This evening, plans for a new free school will be thrashed out by councillors.

The proposal, which appeared on the front page of The Argus on Tuesday, will be discussed at Brighton and Hove City Council’s policy and resources committee, starting at 4pm.

The school is expected to cater for 200 students per year group – making it a 1,000-plus capacity school – while the opening date is set for September 2018.

Crucially, the school will be a free school, meaning it is independent and funded directly by the Government and not controlled by the local authority, while its proposed backer is the University of Brighton.

Ahead of this evening’s meeting, two people give their differing opinions on free schools.

FOR

Conservative councillor Andrew Wealls, opposition spokesman on the children and young people committee

Free schools wouldn’t exist if no one wanted them.

The policy has enabled parents, teachers, charities and universities to set up schools to meet a need they have identified for children in their area.

The vast majority have been set up in areas where there is a basic need for places, but some have been set up where there is a demand for an alternative or innovative type of education.

Our own Bilingual Primary School is the only bilingual facility in the city.

After years of local authority control, there has been no such innovation; and now we do.

King’s School [another free school in Brighton] brings an additional Christian secondary choice to our city.

It’s easy for critics to pick out examples of free schools which haven’t succeeded, but examples of failing schools exist in local authority schools and academies too.

Policy exchange’s research paper ‘A Rising Tide’, found that the competitive effect created by a free school leads to improved academic standards in nearby underperforming schools.

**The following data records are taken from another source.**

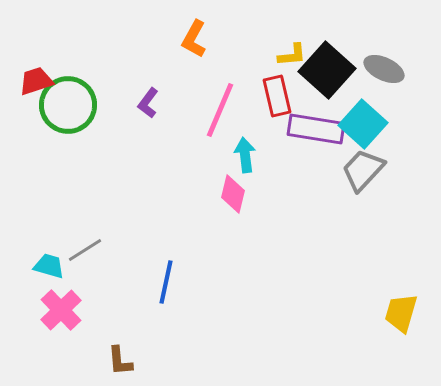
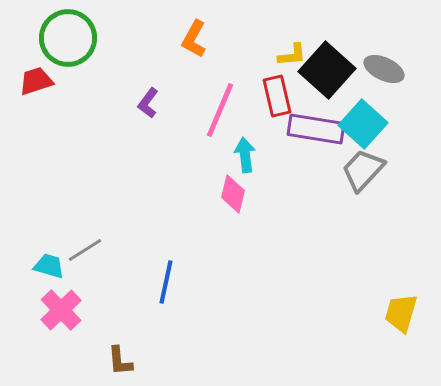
green circle: moved 67 px up
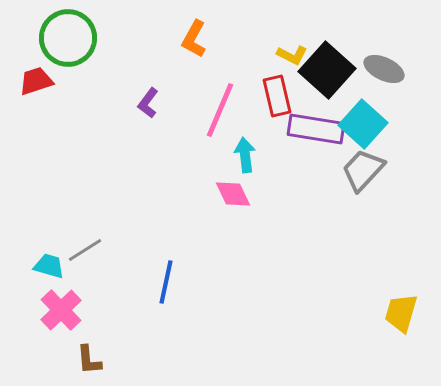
yellow L-shape: rotated 32 degrees clockwise
pink diamond: rotated 39 degrees counterclockwise
brown L-shape: moved 31 px left, 1 px up
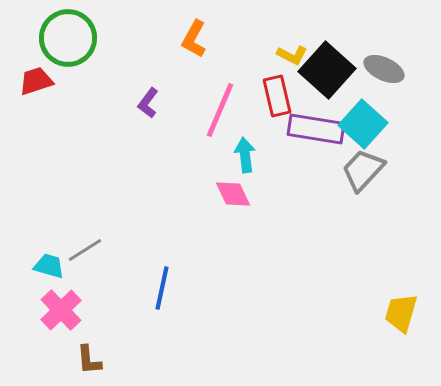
blue line: moved 4 px left, 6 px down
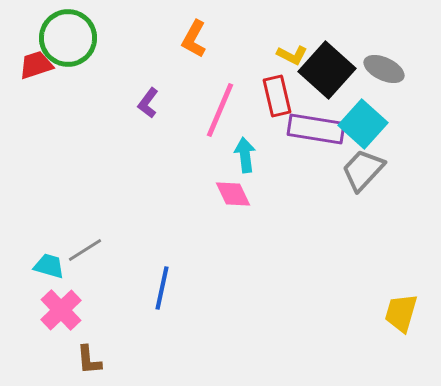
red trapezoid: moved 16 px up
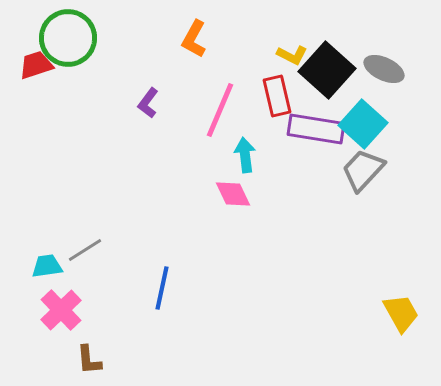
cyan trapezoid: moved 2 px left; rotated 24 degrees counterclockwise
yellow trapezoid: rotated 135 degrees clockwise
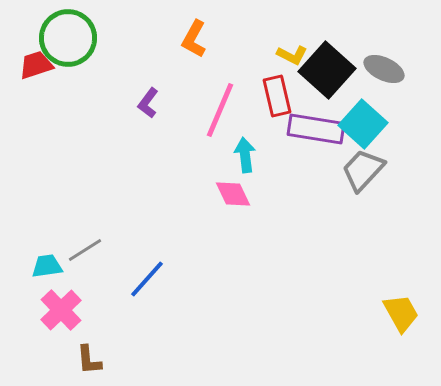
blue line: moved 15 px left, 9 px up; rotated 30 degrees clockwise
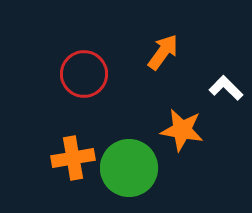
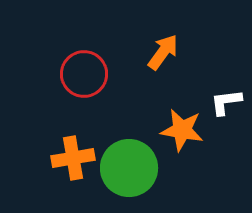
white L-shape: moved 14 px down; rotated 52 degrees counterclockwise
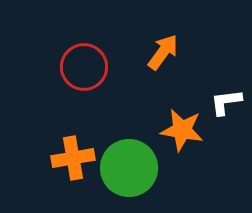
red circle: moved 7 px up
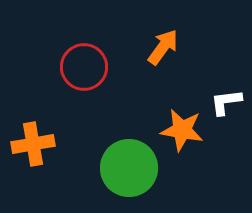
orange arrow: moved 5 px up
orange cross: moved 40 px left, 14 px up
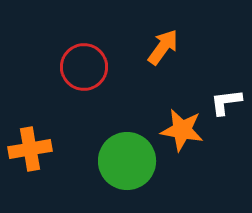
orange cross: moved 3 px left, 5 px down
green circle: moved 2 px left, 7 px up
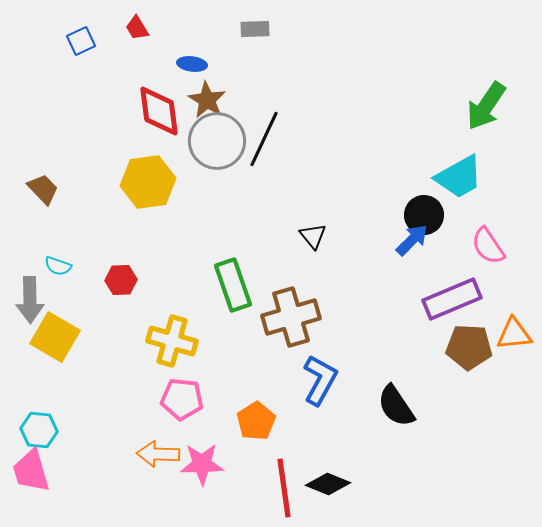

In every year apart from 2010, the opening of a free school is associated with substantial improvements of the lowest-performing primary schools nearby.

At secondary level, the opening of a free school is associated with improvements for all secondary schools with below average results.

Nationally, the latest round of free school announcements brings innovation and choice to many groups, previously poorly served by mainstream schools, whether academies or free schools.

For example, The Campus free school will help up to 30 Haringey teenagers caught up in the cycle of crime to gain valuable qualifications, while giving them the support needed to avoid reoffending.

The successful Parkside Community Trust will open The Wherry, a new all-through special school in Norfolk that will cater for 100 autistic pupils and The Logic Studio School in Hounslow will specialise in computing technologies and international logistics.

We need more of this innovation in Brighton and Hove and embracing free schools can help us to deliver it.

AGAINST

Alasdair Smith, national secretary of the Anti Academies Alliance

Brighton and Hove City Council has announced a free school may open in the city.

Free schools are contentious.

A recent You Gov poll found that three quarters of voters oppose the opening of more free schools.

Free schools are divisive. Research shows that free school pupils are less likely to be entitled to free school meals than pupils in neighbouring schools. The Government may want to reject accusations that free schools are the preserve of the middle-classes but many commentators agree that even where free schools have opened in deprived areas they are still not taking the most disadvantaged children.

Nor are free schools effective or value for money.

The Public Accounts Committee has concluded: “The ... oversight arrangements for free schools are not yet working effectively to ensure that public money is used properly’.

More than £1 billion has already had to be found from other school budgets to fund the over spend on the few free schools that have opened.

Even Education Minister David Laws now admits that plans for 500 new free schools would mean ‘a £4 billion raid on other budgets, consigning children and teachers to crumbling classrooms and leaving some without a school place at all’.

Advocates for free schools argue that competition improves the performance of all schools. But the data simply doesn’t support this argument.

Ofsted has found that free schools are no more likely to be outstanding or inadequate than other schools and the overall results in areas with free schools are remarkably similar to the results of all schools nationally.

Councillor Sue Shanks, chairwoman of the children and young people committee, said in September: “Academies take education away from local democratic oversight.

“We believe that schools are most likely to improve when they are part of a local authority family, sharing best practice and training.”

And this is as true for free schools as it is for academies.

So is a free school the best option for the city? Would a free school offer the local accountability and excellent education? It is doubtful.

Meanwhile, four out of every five primary schools are still maintained by their local councils and, according to Ofsted, thriving. Free schools have nothing to do with parental choice.

Competition and deregulation doesn’t improve schools. Most parents aren’t interested in markets and phony neo-liberal ideology. They simply want a good local school for their children.